Счетчики






Яндекс.Метрика

Глава XXX

Макбет несравненно богаче и сильнее духом, чем Яго, и его же сила дает крепость сетям, в которые он попался. Если нужно говорить о «великом стиле», то, конечно, не по поводу Яго, а по поводу Макбета. У Яго — полдела: губить людей и прятать концы в воду. Макбету нужно больше: совершать злодеяния и бороться со своей совестью. Он не философ, как Дон-Жуан; ему и в голову не придет усомниться в правах категорического императива. Его власть Макбет признает над собой, как связанный Яго признает власть своих тюремщиков и палачей. И тем не менее, он решается вступить в борьбу со своей совестью, так как всеми силами желает отвязаться от этого чуждого, ненужного хозяина. Кто-то забрался в его душу и говорит ему: «Не убей»! Не убей — когда он, как и Яго, убивал сотни людей и не только не считал это преступлением, но вменял себе в подвиг. И все это вменяли ему в подвиг, и вдруг — «не убей»! Очевидно, что такое запрещение чуждо всему душевному складу Макбета. Оно непонятным, коварным образом забралось в его душу именно в тот момент, когда убийство может открыть ему путь к тому, что он считает лучшим во всем мире, к концу всех его желаний. И там — в поле, нужно, можно, должно убивать, а тут — нельзя. Если бы Макбет умел ценить человека, если бы у него была в душе любовь к Дункану — убийство было бы для него невозможным делом. Он бы почувствовал в короле самого себя и ждал бы, пока судьба сама не венчает его на царство. Но Дункан для Макбета не ближний, и всякий человек для него не живое существо, которому так же нужно жить, как и ему, Макбету, а пустое, бессодержательное нечто, к несчастию охраняемое таким страшным драконом, как угрызения совести. У Макбета вовсе не рождается вопроса, убивать ли Дункана, умереть ли Дункану. Его заботит лишь мысль о том, по силам ли будет ему, Макбету, бороться с драконом. Ни у одного из писателей психология убийцы не изображена с таким чутьем к правде, как у Шекспира. Не успел Росс сообщить Макбету, что ему пожаловано королем кавдорское танство, как воспоминание о только что предсказанной ему ведьмами короне наводит его на мысль об убийстве: и вместе с тем пред ним является и страшный образ ответственности. В нем неестественно бьется сердце, в груди подавлена вся сила чувства, на голове волосы становятся дыбом, «то, что есть — для него не существует, существует же лишь то, чего — нет». Дракон, охраняющий Дункана, кажется Макбету слишком страшным, и он отказывается от борьбы:

Когда судьбе угодно
Меня венчать, то пусть меня венчает!

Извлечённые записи
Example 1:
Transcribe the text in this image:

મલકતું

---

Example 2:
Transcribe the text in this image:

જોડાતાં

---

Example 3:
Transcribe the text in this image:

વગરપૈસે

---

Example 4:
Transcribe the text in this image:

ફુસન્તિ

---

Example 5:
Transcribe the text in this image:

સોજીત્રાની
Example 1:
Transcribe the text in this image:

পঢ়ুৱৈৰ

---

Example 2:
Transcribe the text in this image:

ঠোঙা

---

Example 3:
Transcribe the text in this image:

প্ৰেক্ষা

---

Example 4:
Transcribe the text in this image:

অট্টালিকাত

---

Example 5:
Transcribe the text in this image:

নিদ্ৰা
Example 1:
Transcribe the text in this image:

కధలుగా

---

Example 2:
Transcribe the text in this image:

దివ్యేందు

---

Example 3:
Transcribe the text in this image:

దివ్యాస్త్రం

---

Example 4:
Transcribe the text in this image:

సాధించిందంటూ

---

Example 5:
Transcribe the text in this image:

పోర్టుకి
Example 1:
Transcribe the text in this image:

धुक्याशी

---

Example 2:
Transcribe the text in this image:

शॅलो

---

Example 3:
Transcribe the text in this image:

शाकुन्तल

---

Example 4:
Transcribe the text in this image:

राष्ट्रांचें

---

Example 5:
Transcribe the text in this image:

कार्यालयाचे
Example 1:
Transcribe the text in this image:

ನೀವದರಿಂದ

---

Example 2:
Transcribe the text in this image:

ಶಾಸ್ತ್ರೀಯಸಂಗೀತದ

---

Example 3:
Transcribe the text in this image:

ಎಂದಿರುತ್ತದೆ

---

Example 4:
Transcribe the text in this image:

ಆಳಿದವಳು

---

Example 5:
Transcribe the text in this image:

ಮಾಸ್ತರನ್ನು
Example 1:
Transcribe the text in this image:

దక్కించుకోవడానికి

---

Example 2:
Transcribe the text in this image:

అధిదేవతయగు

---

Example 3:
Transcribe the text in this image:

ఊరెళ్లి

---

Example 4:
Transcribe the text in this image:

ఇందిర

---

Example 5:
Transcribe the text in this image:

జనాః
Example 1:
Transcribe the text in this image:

ЗАДАНИЕ
Допишите отрывок о Макбете и его борьбе с совестью, начав сразу после строк «Меня венчать, то пусть меня венчает!».

ОТВЕТ
Я ей не помогу.

Т. е. я не убью Дункана.

Но это решение непрочно. Дункан объявляет своим наследником и принцем Комберлендским своего сына, Малькольма. Меж Макбетом и короной становится новое препятствие и мысль об убийстве снова возвращается к нему. Несмотря на то, что король осыпал его великим почестями, проявил к нему чисто отеческую нежность, сознание, что осуществление предсказания ведьм откладывается на бесконечно долгое время, заставляет Макбета подумать о том, как бы поторопить медлительницу судьбу:

Принц Комберленд — вот камень на пути!
На нем мне пасть иль все за ним найти.
Померкните, светила в небесах!
Не озаряйте замыслов моих!
Пускай удар мой ниспадет впотьмах!
Рука верна: она не промахнется.

И опять убийство представляется Макбету лишь страшным, опасным для него самого делом. О Дункане и его сыновьях — ни слова. Они лишь «камни»: на пути — или в стороне. Если на пути, — нужно сбросить их; если в стороне, — пусть себе лежат. Сытый лев не трогает человека, но голодный — беспощаден в своей ярости.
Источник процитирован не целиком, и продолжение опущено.